Mechanical and aerospace engineering assistant professor Xinfan Lin has received the prestigious National Science Foundation (NSF) Early Career Development Program (CAREER) Award. The CAREER Award recognizes young faculty members across the country who have the potential to be leaders in their fields. He is one of 500 researchers from across the country and one of eight College of Engineering faculty to receive the honor this year.
Lin’s proposal, “Active Learning of Second-Life Battery Systems by Combining Reinforcement Learning Principles and Device Physics,” received five years of funding through the award and will be likely serve as a foundational project for the rest of his career.
When electric vehicle (EV) batteries are “retired” from use, they still have roughly 80% of their original capacity. Instead of being thrown away, many batteries are given a “second life” in lower-power systems that store solar and wind energy. While this is a popular and proven solution, EV batteries need to be evaluated before they are used, as some may have more capacity than others or may have been damaged or degraded in their first life.
Not knowing how healthy the batteries are makes it hard to guarantee that these second-life systems are both safe and efficient. Currently, evaluating these EV batteries is done by hand, making it both expensive and time-consuming, and even then, it only evaluates a battery’s health before it’s installed in a new system. Lin’s goal is to develop a machine learning framework that can do this quickly, accurately, for any battery and at any time in the battery’s life.
To do this, he will develop an active learning system with a knowledge of device physics that can read current and voltage data from a battery and quickly tell users vital information about its health, such as capacity, the lithium diffusion rate and how well it can accommodate the flow of lithium ions. His goal is to also have the platform learn the optimal input currents for providing output data that will clearly indicate each of these factors.
“This is among the first attempts to leverage the principle of reinforcement learning for battery estimation,” he said.
If successful, the framework will help researchers develop second-life battery systems faster, which will help accelerate the green energy revolution.
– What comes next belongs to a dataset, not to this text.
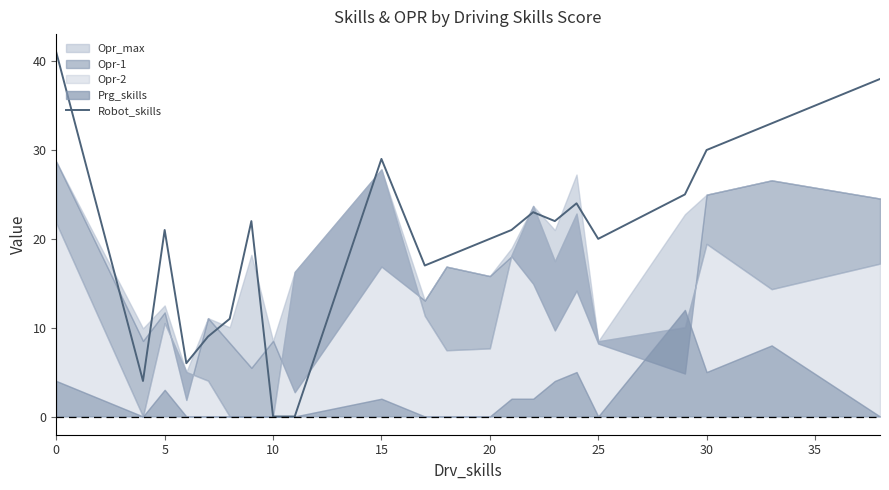

True or false: the data has more than 2 interior local peaks.

True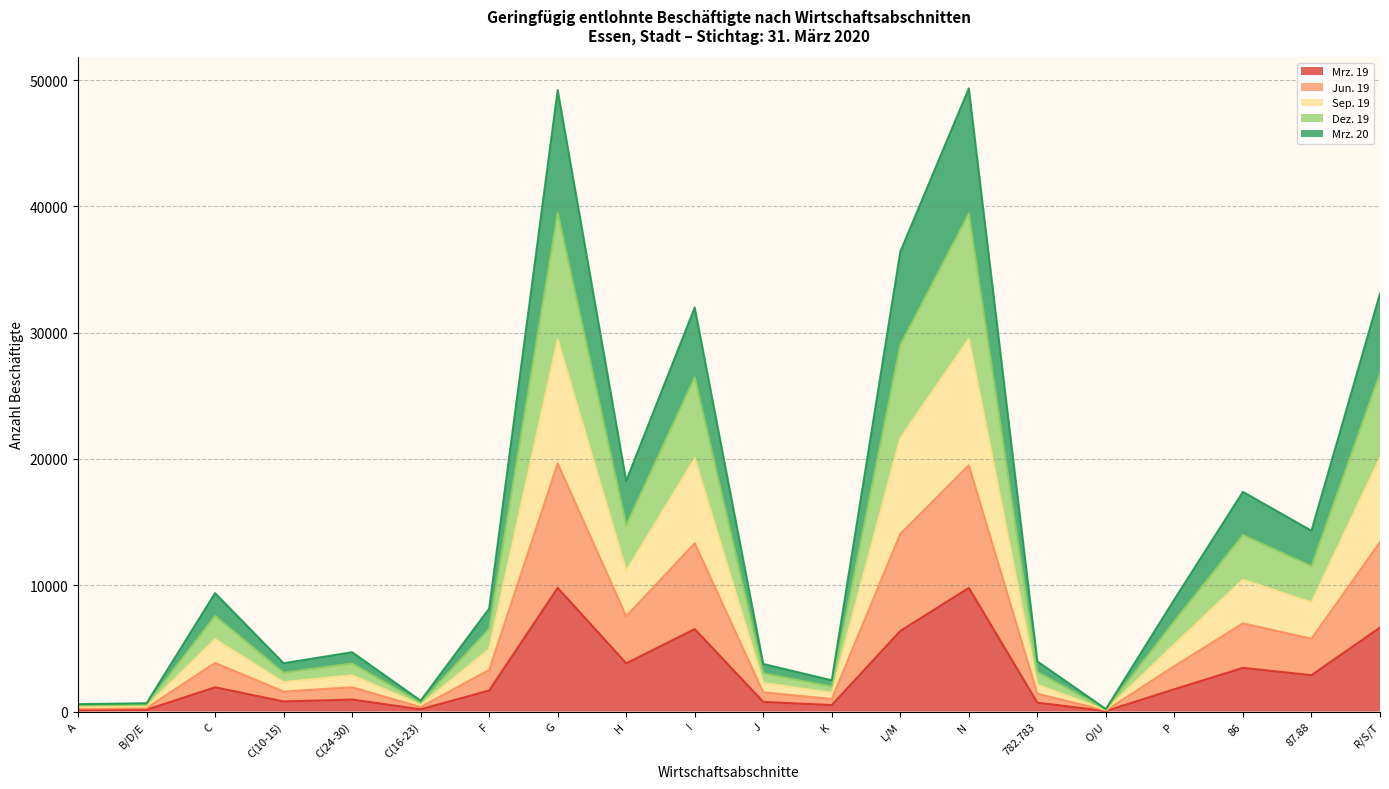

Which category has the lowest value across all series?

O/U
It also gives Lin a platform to promote artificial intelligence and machine learning education at UC Davis and in his field through teaching and training students who work on this project and in his group.
As he moves forward in his career, Lin is thankful for the support of his senior colleagues and department chairs in the MAE department, who have had his back and served as mentors since he started up his research group in 2017.
“I have been very lucky to have all the faculty on my side,” he said. “The supportive atmosphere of the department was so critical in helping me get this award.”